Ich wollte euch nur für einige Zeit los sein.«
    »Da
habe ich mir ja einen feinen Mann als Bräutigam eingehandelt«, sagte Rosa
Marzipan zu Mäxchen.
    »Einen
notariellen Lügner«, sagte Mäxchen zu Rosa.
    »Einen
›notorischen‹ Lügner«, verbesserte sie.
    Der
Jokus drohte ihnen. »Wenn ihr euch nicht sofort auf eure vier Buchstaben setzt…«
    »Wir
sind zwei Personen«, meinte Mäxchen.
    »…dann
meinetwegen auf eure acht Buchstaben…«
    »Wir
sitzen schon, o Herr«, flötete Rosa. »Nicht nur auf vier oder acht Buchstaben,
sondern auf dem ganzen Alphabet. Mäxchen auf dem kleinen, und ich…«
    »Ruhe!«,
befahl der Professor. »Ich habe vorhin mit Alaska telefoniert. Mit einer Mrs.
Jane Simpson. Es sei lebenswichtig, hatte in ihrem Telegramm an Brausewetter
gestanden, der mich heute früh anrief. Lebenswichtig, was konnte das bedeuten?

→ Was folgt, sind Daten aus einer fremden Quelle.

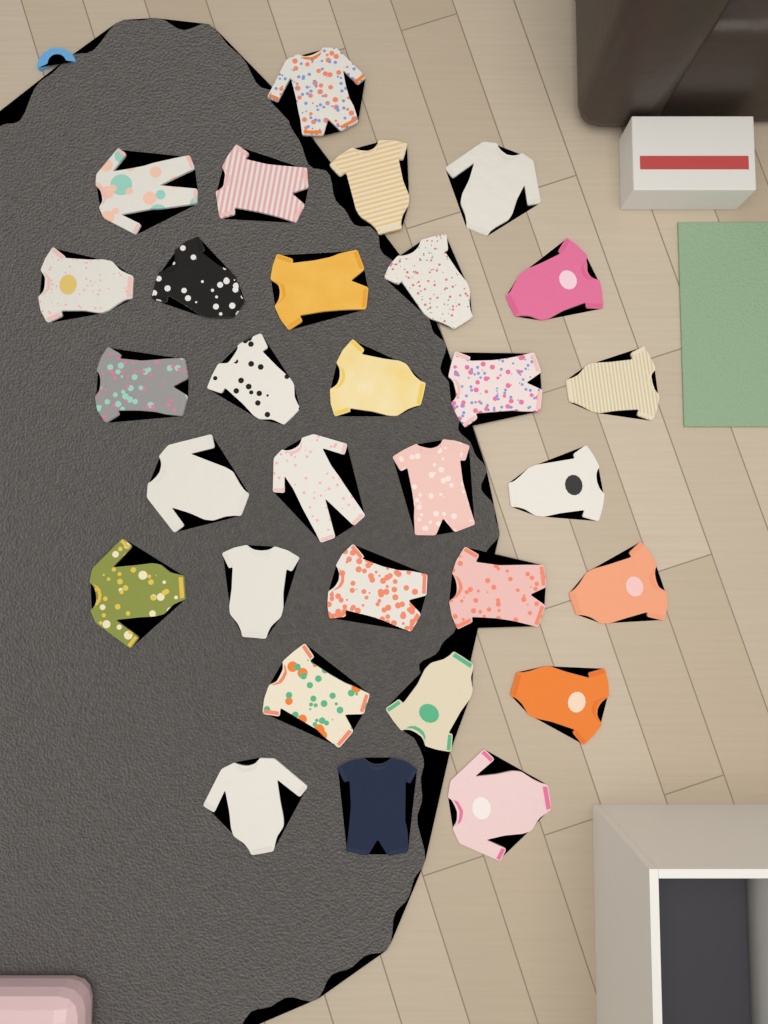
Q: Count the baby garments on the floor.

Ihr Mädchenname sei Hannchen Pichelsteiner. Ich meldete sofort ein Gespräch an,
schützte Kopfschmerzen vor, schluckte zwei scheußliche Tabletten und bat euch
spazieren zu fahren.«
    Rosa
saß auf dem Sofa. Mäxchen saß auf der Sofalehne. Und sie schwiegen um die
Wette.
    »Vor
etwa einer Stunde kam die Verbindung zustande. Ich habe mich mit Mrs. Simpson
lange unterhalten, und sie versprach mir, sofort die Koffer zu packen. Morgen
überweise ich ihr telegrafisch das Reisegeld, und wenn alles gut geht, werden
wir mit den beiden Silvester feiern.«
    »Mit
den beiden?«, fragte Rosa. »Wieso mit den beiden?«
    »Mrs.
Simpson hat eine Tochter. Miss Emily Simpson ist neun Jahre alt, und wir
könnten sie, wenn sie damit einverstanden ist, Emilie nennen. Oder Miss Emil.

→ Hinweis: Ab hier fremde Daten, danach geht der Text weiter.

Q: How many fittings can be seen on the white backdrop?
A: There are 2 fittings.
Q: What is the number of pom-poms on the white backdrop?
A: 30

Uns wird schon etwas Unpassendes einfallen.«
    Mäxchen
saß wie versteinert.
    »Sie
haben uns auf dem Bildschirm gesehen und den ganzen Abend geweint«, erzählte
der Professor. »Mrs. Simpson scheint eine kleine unglückliche Frau zu sein.«
    »Wie
klein?«, flüsterte Mäxchen.
    »Fünfzig
Zentimeter groß.«
    »Und
wie unglücklich?«, fragte Rosa.
    »Ihr
gefiel es nicht in Pichelstein. Damit fing es an, und deshalb lief sie vor zehn
Jahren bei Nacht und Nebel davon. Sie wollte keinen Pichelsteiner, sondern
einen richtigen großen Mann haben. Und große Kinder. Dreimal so groß, wie sie
selber war.
    ›Guten
Tag‹, sollten die Leute zu ihren Kindern sagen, ›wer ist denn die kleine Frau,
die ihr an der Hand haltet?‹ ›Ach, das ist doch unsere Mutti‹, sollten die
Kinder vergnügt antworten. Das war damals Hannchen Pichelsteiners sehnlichster
Wunsch. Sie fuhr als blinder Passagier auf einem Transportdampfer bis nach
Kanada. Der Matrose, der sie versteckt hatte, wurde vom Kapitän erwischt und
gefeuert. Und weil der Matrose, der Simpson hieß, ein richtiger großer Mann
war, heirateten sie. Er fand Arbeit als Packer in einer Konservenfabrik. Dann
ließ er sich von einem Agenten für eine Pelztierfarm in Alaska anwerben. Dort
bekam Mrs. Simpson eine Tochter. Und am nächsten Tag verschwand Mister Simpson.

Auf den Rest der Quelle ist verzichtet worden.